We have the option, before quantifying the fair value of a brand name, to evaluate qualitative factors to assess whether it is more likely than not that the brand name is impaired. If we determine that is not the case, then we are not required to quantify the fair value. That assessment also takes considerable management judgment.
Based on our assumptions, we believe none of our brand names are impaired as of April 30, 2024. The carrying amounts of the recently-acquired Gin Mare and Diplomático brand names approximate their fair values, based on the relief-from-royalty method, using current assumptions. Reasonably possible changes in those assumptions could result in future impairment of either of those brand names. For example, we estimate that, all else equal, a 15% decline in projected net sales would result in an impairment charge of $25 million for the Gin Mare brand name and $35 million for the Diplomático brand name. We also estimate that, all else equal, a 1 percentage point increase in the discount rate would result in an impairment charge of $29 million for the Gin Mare brand name and $44 million for the Diplomático brand name.
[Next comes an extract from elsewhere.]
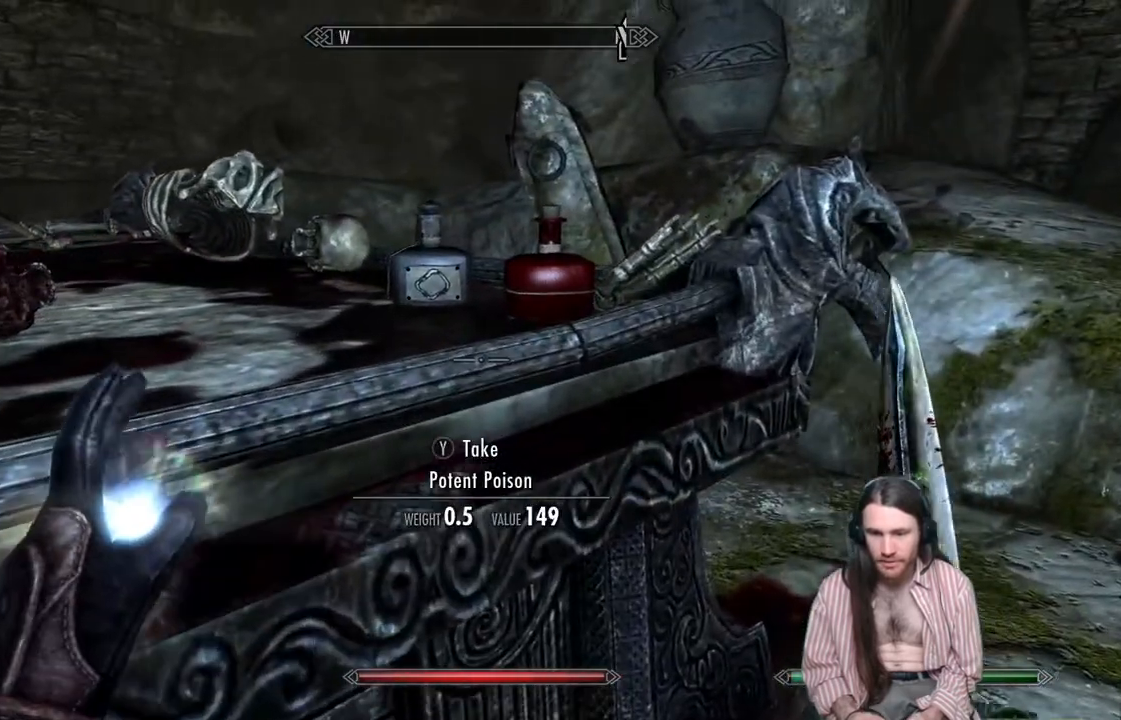
{"buttons": [], "left_stick": "center", "right_stick": "center", "events": [[300, "Y", "down"], [417, "Y", "up"]]}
We estimate that the fair values of our other brand names substantially exceed their carrying amounts.
Pension and Other Postretirement Benefits
We sponsor various defined benefit pension plans and postretirement plans providing retiree health care and retiree life insurance benefits. Benefits are based on factors such as years of service and compensation level during employment. We expense the benefits expected to be paid over employees' expected service. This requires us to make assumptions to determine the net benefit costs and obligations, such as discount rates, return on plan assets, the rate of salary increases, expected service, and health care cost trend rates. We review these assumptions annually and modify them based on current rates and trends when appropriate. The assumptions also reflect our historical experience and management's best judgment regarding future expectations. We believe the discount rates and expected return on plan assets are the most significant assumptions.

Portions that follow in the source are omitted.